▶ **Text section**:
----

It is at first light that the women go to the tomb, on the first day of the week. That is not the Sabbath (the day of rest), but, theologically, it corresponds to the first day of creation, the day when God created light. So, though the women go to the tomb still under the dominion of death—thinking that Jesus was crucified and dead and going to perform the necessary customs for a dead body—they go, however, in the moment that most corresponds to creation, the antithesis of death, destruction, decay, darkness and chaos: “Let there be light” (Genesis 1:3). Pope emeritus Benedict XVI comments upon this powerfully in his Easter homily of 2012. He says:
“At Easter, on the morning of the first day of the week, God said once again: ‘Let there be light’. The night on the Mount of Olives, the solar eclipse of Jesus’ passion and death, the night of the grave had all passed. Now it is the first day once again – creation is beginning anew. ‘Let there be light’, says God, ‘and there was light’: Jesus rises from the grave. Life is stronger than death. Good is stronger than evil. Love is stronger than hate. Truth is stronger than lies. The darkness of the previous days is driven away the moment Jesus rises from the grave and himself becomes God’s pure light. But this applies not only to him, not only to the darkness of those days. With the resurrection of Jesus, light itself is created anew. He draws all of us after him into the new light of the resurrection and he conquers all darkness. He is God’s new day, new for all of us” (Pope Benedict XVI, Homily, April 7, 2012).
“This is the day the Lord has made; let us rejoice and be glad,” the psalmist sings. This is the day, this is the day! This is God’s new day, new for all of us. This day the women at the empty tomb and we ourselves are granted to feel once again the heartbeat of the Risen Lord, the heartbeat which pulsates momentously through all creation (cf. Pope Francis, Homily, April 15, 2017). And we feel our own hearts pulsating, beating, with Jesus’ own heart. We hear the white-clothed young man tell us as he told the women: “You seek Jesus of Nazareth, the crucified. He has been raised; he is not here. Behold the place where they laid him.”

----

▶ **Material supplied**:
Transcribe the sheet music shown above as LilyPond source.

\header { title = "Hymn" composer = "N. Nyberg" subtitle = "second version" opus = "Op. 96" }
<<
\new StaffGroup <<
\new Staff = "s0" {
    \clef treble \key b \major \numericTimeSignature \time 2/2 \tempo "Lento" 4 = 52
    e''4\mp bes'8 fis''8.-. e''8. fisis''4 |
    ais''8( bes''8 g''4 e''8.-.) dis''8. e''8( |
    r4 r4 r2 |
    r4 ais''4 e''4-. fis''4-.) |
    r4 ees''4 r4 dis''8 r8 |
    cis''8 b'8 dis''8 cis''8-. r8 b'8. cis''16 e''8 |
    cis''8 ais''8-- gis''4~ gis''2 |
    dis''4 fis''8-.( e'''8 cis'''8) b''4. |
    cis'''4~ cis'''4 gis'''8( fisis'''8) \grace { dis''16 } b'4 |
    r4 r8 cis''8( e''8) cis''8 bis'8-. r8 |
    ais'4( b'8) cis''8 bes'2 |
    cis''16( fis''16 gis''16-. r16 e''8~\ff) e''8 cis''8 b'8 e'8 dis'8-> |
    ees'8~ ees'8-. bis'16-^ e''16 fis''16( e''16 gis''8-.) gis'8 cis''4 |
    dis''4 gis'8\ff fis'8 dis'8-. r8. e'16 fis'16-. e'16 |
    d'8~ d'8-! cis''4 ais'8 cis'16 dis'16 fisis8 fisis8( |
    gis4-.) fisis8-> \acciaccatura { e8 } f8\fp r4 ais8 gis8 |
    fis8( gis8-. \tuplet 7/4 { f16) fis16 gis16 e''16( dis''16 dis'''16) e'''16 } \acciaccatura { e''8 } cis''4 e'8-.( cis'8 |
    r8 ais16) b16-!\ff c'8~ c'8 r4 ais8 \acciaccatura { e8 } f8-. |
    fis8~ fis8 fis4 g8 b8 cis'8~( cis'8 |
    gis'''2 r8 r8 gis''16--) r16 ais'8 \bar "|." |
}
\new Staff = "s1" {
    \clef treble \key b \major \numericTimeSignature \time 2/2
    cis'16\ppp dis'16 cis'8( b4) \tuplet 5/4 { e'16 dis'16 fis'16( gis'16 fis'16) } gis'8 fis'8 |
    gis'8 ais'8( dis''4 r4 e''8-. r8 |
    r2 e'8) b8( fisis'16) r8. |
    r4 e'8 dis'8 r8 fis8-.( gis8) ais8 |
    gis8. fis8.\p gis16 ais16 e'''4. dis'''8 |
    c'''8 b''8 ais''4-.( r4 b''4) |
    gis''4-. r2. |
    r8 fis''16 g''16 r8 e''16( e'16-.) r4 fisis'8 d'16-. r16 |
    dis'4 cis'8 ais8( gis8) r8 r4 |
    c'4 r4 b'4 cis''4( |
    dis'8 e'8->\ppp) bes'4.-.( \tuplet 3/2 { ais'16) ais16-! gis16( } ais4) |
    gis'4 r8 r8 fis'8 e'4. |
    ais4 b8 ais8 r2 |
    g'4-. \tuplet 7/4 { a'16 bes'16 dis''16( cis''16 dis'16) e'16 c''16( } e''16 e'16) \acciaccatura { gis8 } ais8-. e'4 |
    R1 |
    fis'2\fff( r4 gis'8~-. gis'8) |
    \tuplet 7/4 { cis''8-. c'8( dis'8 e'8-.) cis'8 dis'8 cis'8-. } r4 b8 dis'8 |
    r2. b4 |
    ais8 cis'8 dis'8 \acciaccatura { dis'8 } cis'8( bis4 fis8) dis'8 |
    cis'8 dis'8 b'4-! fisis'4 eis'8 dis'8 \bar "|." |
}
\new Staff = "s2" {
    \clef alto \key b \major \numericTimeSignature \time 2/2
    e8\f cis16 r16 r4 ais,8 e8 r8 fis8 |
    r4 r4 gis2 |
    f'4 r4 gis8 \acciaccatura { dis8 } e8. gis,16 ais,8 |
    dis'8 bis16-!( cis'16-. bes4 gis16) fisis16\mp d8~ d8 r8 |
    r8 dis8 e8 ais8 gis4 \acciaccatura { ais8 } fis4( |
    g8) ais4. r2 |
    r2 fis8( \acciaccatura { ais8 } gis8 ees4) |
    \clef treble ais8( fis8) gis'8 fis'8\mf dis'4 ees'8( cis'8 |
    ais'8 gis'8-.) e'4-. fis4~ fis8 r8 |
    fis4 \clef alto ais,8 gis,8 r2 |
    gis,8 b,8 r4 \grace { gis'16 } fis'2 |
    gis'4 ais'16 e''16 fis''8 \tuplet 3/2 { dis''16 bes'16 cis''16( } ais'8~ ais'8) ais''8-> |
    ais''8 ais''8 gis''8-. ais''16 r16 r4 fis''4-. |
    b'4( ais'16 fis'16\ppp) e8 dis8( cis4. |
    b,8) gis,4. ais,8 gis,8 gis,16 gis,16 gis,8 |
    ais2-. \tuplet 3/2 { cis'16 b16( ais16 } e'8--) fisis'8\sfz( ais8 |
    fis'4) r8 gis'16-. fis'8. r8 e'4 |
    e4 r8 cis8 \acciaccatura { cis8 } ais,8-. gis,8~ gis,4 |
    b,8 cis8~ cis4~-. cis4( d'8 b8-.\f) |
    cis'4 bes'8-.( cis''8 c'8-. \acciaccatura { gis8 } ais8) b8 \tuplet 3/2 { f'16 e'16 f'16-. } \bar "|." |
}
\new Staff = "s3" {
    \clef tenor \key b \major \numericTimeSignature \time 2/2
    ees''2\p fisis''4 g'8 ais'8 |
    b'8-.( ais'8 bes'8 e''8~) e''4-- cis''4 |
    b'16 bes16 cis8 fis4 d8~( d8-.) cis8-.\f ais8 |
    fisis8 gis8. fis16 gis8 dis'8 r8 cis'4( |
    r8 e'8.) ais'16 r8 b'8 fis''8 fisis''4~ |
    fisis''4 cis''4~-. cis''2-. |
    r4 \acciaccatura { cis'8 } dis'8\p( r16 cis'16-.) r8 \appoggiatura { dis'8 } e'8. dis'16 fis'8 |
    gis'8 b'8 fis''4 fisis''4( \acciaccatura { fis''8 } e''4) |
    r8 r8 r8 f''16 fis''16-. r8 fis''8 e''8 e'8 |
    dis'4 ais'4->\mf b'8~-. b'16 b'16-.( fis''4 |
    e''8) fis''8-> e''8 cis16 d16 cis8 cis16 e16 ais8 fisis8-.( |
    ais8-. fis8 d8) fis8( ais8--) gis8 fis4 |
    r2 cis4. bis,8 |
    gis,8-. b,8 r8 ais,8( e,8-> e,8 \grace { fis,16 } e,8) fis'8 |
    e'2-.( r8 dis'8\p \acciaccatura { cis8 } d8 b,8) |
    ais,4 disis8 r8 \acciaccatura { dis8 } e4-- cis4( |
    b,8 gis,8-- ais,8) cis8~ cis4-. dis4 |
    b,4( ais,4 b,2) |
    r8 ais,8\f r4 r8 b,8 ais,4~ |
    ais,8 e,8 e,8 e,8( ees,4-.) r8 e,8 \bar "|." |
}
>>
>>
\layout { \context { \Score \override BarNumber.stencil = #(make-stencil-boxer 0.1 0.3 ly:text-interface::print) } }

----

▶ **Problems to solve**:
1. List every statement in the Easter reflection that says one thing is stronger than another.
2. In the Easter reflection, on what date was the homily by Pope Benedict XVI that it quotes delivered?

▶ **Per-task outputs**:
1.
Life is stronger than death.
Good is stronger than evil.
Love is stronger than hate.
Truth is stronger than lies.

2. April 7, 2012.